Halaman

Minggu, 12 Januari 2014

Mengukur Kekuatan Umat Islam

Politika     Dibaca :46 kali , 0 komentar

Mengukur Kekuatan Umat Islam

Ditulis : Herwin Nur, 09 Januari 2014 | 11:48
Telinga kita acap mendengar wasiat khotib sholat jumat, bagaimana para rahib (pendeta Yahudi) membicarakan tentang umat Islam beserta kemungkinan bersatunya mereka. 

“Kita harus waspada dengan shalat jumatnya umat Islam” kata seorang rahib. “Kenapa?” tanya rahib lain. Serius rahib pertama : “Shalat jumat bisa digunakan oleh kaum muslim untuk saling berkoordinasi dan merencanakan strategi guna menghadapi kita”. Rahib pertama meneruskan celotehnya : “Kita harus mengawasi mereka saat shalat jumat berlangsung”.

Mendengar analisa sohibnya, rahib kedua terbahak sambil berujar : “Jangan khawatir saudaraku, shalat jumat bukanlah ukuran bahwa kaum muslim telah bersatu. Saat itu jumlah mereka memang berlipat, tapi tidak kuat. Mereka sebenarnya terpecah”. Sambil mendekatkan kepalanya ke telinga rahib pertama, rahib kedua berbisik : “Kita justru harus mengkhawatirkan shalat subuh mereka, umat Islam akan menjadi penghalang yang kuat manakala shalat subuh mereka sama mbludaknya dengan shalat jumatnya”.

Kenyataannya, jika kita lihat cara jamaah memilih tempat dalam masjid, sangat beraneka alasan dan logika. Bahkan di masjid Al-Azhar, Kebayoran Baru, Jakarta Selatan, bisa kita lihat betapa berserakannya jamaah. Karena lokasi, banyak jamaah berbusana batik.
Secara umum, orang memilih lokasi dan posisi strategis dekat pintu masuk, agar mudah bertebaran di muka bumi usai imam ucap salam kedua. Dekat pilar, dekat jendela, dekat dinding sambil duduk istirahat santai. Shaf terdepan, dekat mihrab seolah jatah khotib, imam, muazin dan petinggi pengurus masjid. 

Ironisnya, ada yang mengalah duduk menggerombol dengan kawanannya di shaf belakang, sambil berbincang. Memilih halaman masjid, walau di dalam masih melompong, bukan hal yang tabu. 

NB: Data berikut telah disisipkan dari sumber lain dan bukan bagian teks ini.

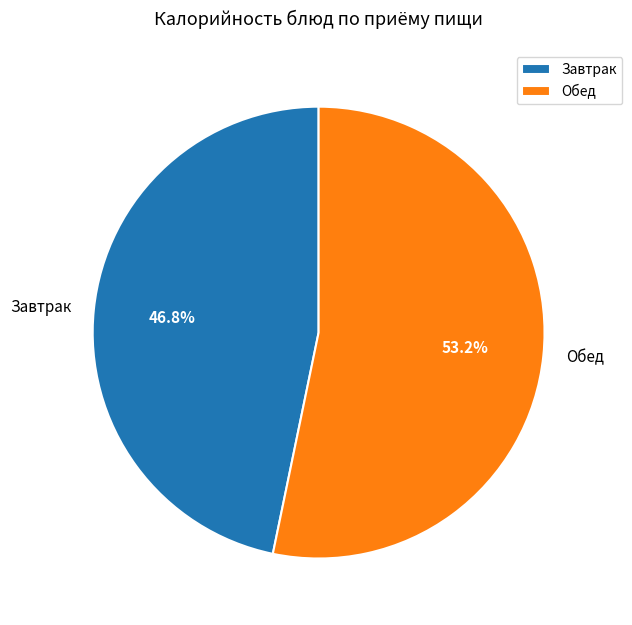

Rank the categories by value from lowest to highest.

Завтрак, Обед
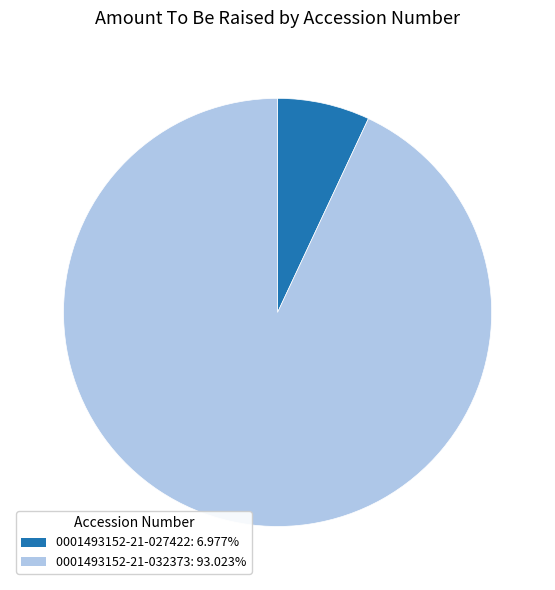

Does 0001493152-21-032373: 93.023% represent more than half of the total?

Yes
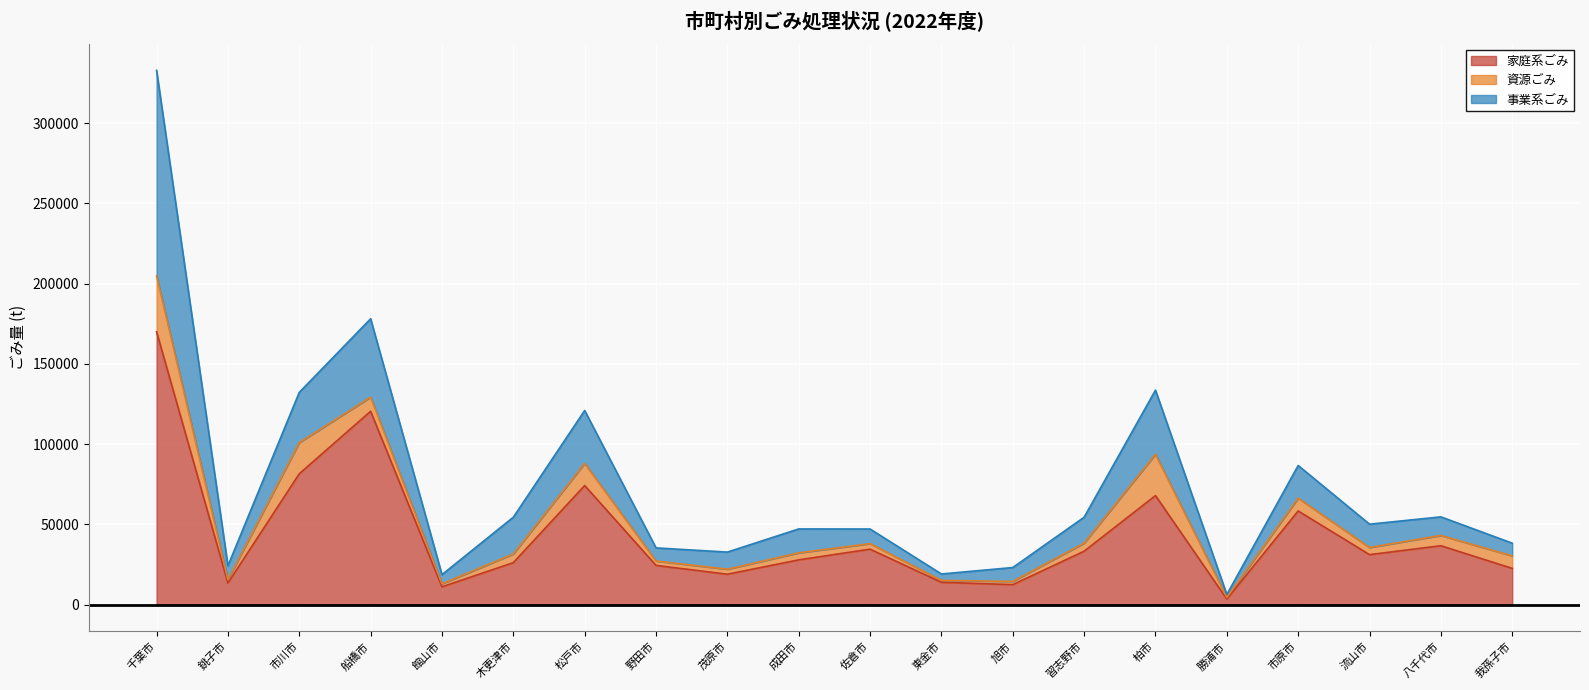

At which category is the sum across all series the highest?

千葉市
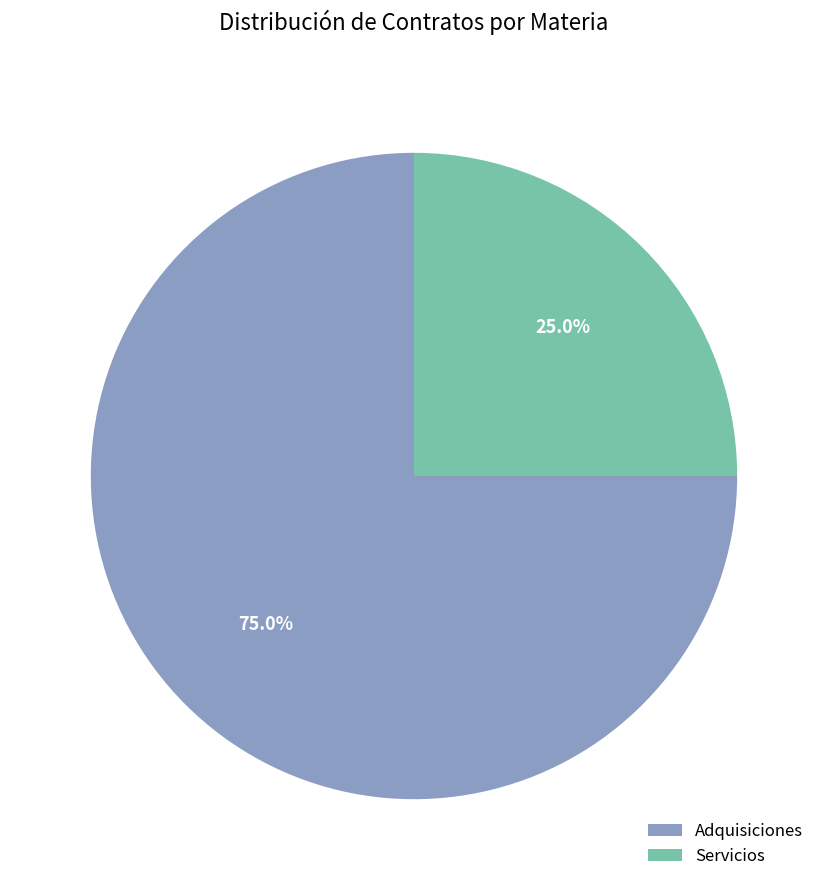

What is the ratio of the value at Adquisiciones to the value at Servicios?

3.0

Karena kesibukkan dunia, jumatan menjadi ajang reuni hamba Allah, untuk ibadah sekaligus silaturahmi. Model ‘jiping’ (ngaji kuping), seminggu sekali umat Islam diingatkan untuk meningkatkan ketakwaan. Efisiensi waktu, ada yang datang belakangan, pulang duluan. 

Begitu qomat berkumandang, seperti komando orang berebut masuk masjid. Yang di dalam masjid, dengan sigap maju ke depan, mendesak barisan agar dapat shaf depan. Usai sholat jumat, ada yang berdoa. Melengkapi dengan sholat sunah tanpa bergeser tempat, bahkan mengganggu arus jamaah yang mau keluar masjid.

Tidak salah kiranya sinyalir dua Rahib di atas. Kenyataan lain, keluar masjid, barisan pengemis menghadang dengan tangan tengadah. 

Makna Simbolik
Bagaimana umat Islam memaknai rukun sholat jumat, khususnya adab dan rukun sholat berjamaah di masjid, mengawali seberapa kadar nyali umat Islam. Kesempatan emas di shaf terdepan, mulai dari penjuru masjid, diabaikan dengan sadar. Berani tampil di depan, minimal dengan dalih tidak dilangkahi pundaknya, masih sebatas pemahaman saja. Kurang diimbangi dengan pemanfaatan waktu tunggu azan Dzuhur. 

Bisa juga budaya sungkan untuk tampil dan terlihat di depan yang mendasari lebih baik ada di barisan belakang. Kebiasaan mendahulukan yang tua untuk duduk di depan, sebetulnya tidak berlaku di masjid.  Begitu situasi aman, kondusif, disertai komando qomat, serentak maju berebut posisi depan. Sibuk merapihkan sarung, kopiah, busana koko, atau menonaktifkan HP menunjukkan kesiapan diri yang tidak siap.

Tidak ada perbedaan mendasar nyali jamaah shalat jumat di masjid di lingkungan tempat tinggal, perkantoran dibanding dengan jamaah masjid di tempat umum. Apakah ini sebagai gambaran nyata, bahkan di lingkungan yang lebih luas yaitu berbangsa, bernegara dan bermasyarakat, di panggung politik, umat Islam kurang berani tampil di depan. (Herwin Nur/Wasathon.com).